* _HOW TO COMPLETE THIS TASK_:
Below are the records. Restate word for word every line from the one that contains "ラケット解説(メーカーごと)" through the final line, both included.

** INFORMATION GIVEN follows **

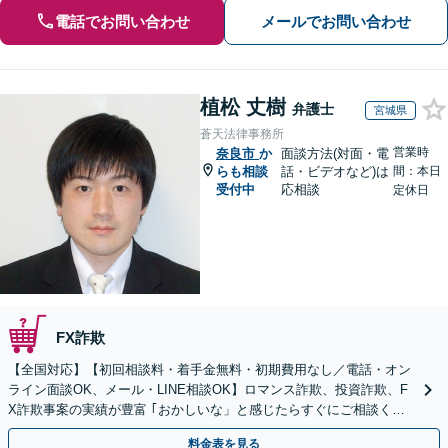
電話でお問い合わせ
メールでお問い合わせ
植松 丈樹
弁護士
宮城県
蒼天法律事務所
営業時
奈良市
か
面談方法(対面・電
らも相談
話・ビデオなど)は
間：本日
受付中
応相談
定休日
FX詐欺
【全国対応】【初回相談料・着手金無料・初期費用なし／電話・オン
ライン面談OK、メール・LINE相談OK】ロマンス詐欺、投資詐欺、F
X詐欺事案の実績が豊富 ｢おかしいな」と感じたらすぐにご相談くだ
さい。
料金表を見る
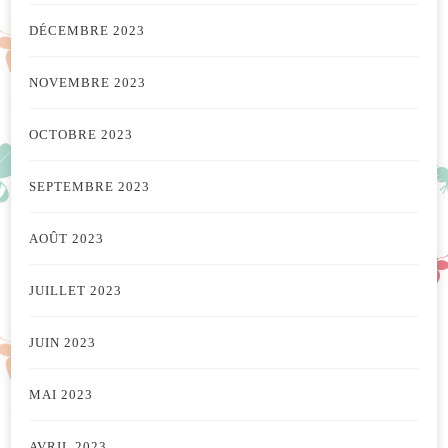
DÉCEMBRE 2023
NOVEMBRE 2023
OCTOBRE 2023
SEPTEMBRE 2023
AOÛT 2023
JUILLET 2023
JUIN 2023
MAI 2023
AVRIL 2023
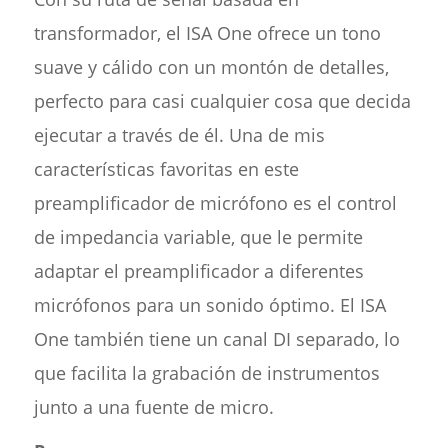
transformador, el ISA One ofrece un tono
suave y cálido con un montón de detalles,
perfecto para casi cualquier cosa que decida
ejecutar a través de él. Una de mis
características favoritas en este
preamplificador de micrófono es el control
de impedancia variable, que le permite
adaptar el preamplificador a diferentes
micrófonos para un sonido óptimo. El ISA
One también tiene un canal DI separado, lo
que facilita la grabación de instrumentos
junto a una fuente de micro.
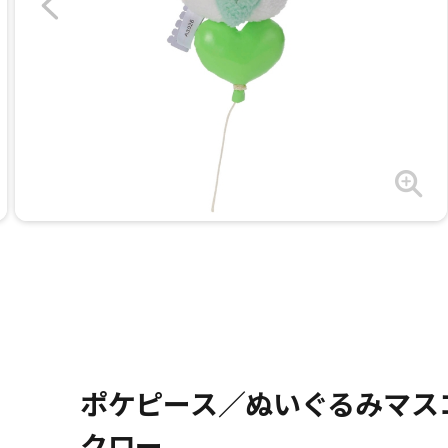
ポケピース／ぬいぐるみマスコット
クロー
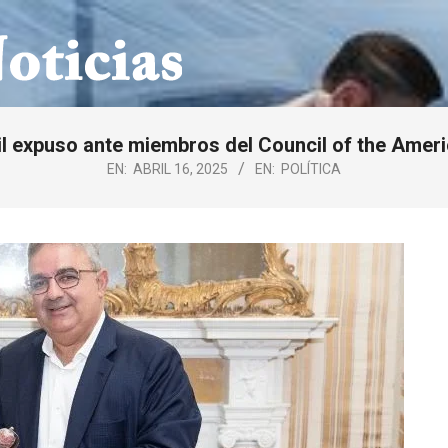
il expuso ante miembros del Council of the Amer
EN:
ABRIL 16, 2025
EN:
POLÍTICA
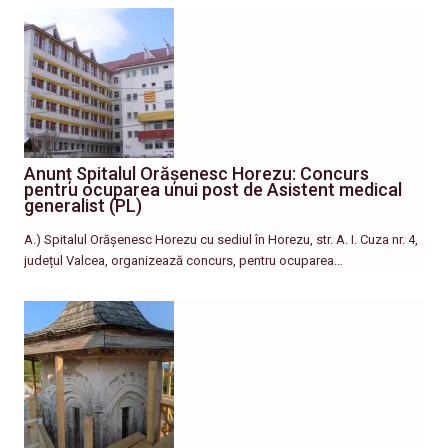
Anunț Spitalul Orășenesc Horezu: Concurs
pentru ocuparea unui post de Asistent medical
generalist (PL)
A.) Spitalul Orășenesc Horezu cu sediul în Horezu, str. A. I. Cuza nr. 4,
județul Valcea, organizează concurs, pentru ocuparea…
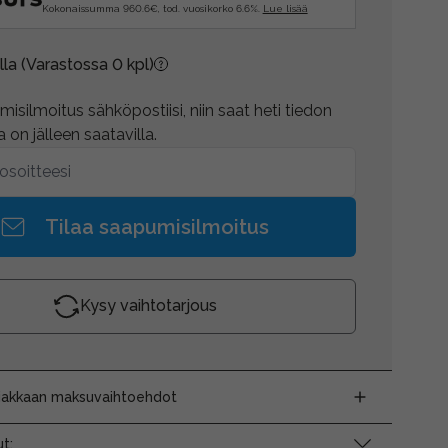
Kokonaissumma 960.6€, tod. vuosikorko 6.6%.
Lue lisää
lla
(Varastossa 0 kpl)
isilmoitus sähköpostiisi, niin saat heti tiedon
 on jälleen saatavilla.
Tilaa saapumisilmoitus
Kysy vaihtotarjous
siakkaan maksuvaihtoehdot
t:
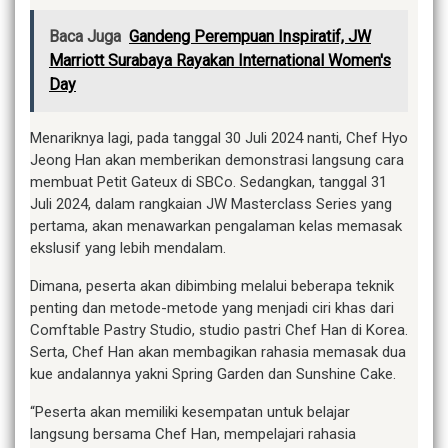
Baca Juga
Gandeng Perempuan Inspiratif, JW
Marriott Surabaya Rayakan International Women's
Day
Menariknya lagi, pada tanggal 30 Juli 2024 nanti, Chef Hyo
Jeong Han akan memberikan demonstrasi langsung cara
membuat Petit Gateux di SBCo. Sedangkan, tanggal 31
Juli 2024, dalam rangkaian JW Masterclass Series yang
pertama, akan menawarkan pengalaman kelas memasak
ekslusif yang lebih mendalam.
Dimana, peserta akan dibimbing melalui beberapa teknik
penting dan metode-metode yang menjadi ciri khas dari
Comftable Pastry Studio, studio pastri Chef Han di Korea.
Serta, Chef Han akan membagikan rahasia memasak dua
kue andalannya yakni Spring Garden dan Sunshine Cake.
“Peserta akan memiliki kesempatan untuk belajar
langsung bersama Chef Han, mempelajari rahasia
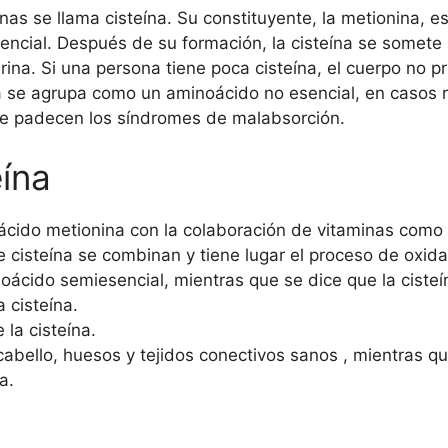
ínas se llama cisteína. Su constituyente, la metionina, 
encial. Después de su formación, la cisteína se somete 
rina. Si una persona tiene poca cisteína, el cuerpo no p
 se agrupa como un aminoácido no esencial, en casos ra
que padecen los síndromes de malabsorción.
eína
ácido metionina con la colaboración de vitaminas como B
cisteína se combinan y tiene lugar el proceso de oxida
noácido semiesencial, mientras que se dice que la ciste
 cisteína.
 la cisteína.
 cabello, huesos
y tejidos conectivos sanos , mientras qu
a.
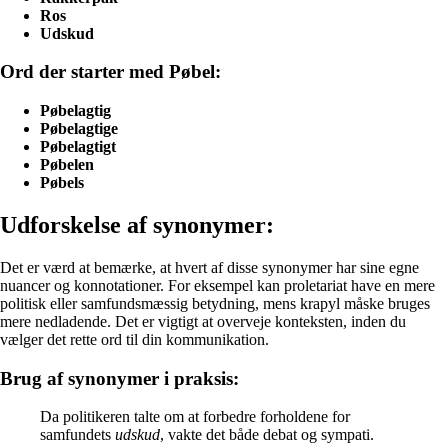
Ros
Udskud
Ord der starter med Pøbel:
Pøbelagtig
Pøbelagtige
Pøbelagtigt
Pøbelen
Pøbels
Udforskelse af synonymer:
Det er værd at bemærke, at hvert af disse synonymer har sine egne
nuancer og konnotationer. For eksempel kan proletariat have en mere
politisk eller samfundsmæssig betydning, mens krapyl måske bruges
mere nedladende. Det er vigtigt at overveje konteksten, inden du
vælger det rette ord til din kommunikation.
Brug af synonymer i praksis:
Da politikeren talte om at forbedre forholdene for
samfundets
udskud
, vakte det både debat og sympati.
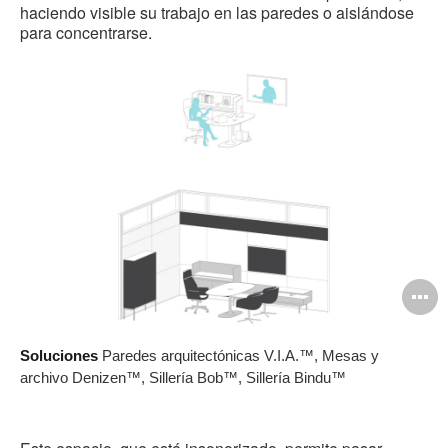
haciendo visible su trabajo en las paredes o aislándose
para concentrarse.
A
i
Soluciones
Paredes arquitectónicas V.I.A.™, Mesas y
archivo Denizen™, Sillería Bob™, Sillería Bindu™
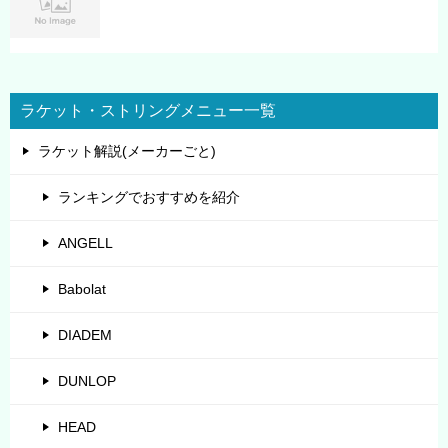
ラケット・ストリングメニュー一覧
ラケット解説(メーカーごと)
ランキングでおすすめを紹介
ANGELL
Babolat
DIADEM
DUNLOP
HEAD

** End of INFORMATION GIVEN **

* _ANSWER AREA_:
ラケット解説(メーカーごと)
ランキングでおすすめを紹介
ANGELL
Babolat
DIADEM
DUNLOP
HEAD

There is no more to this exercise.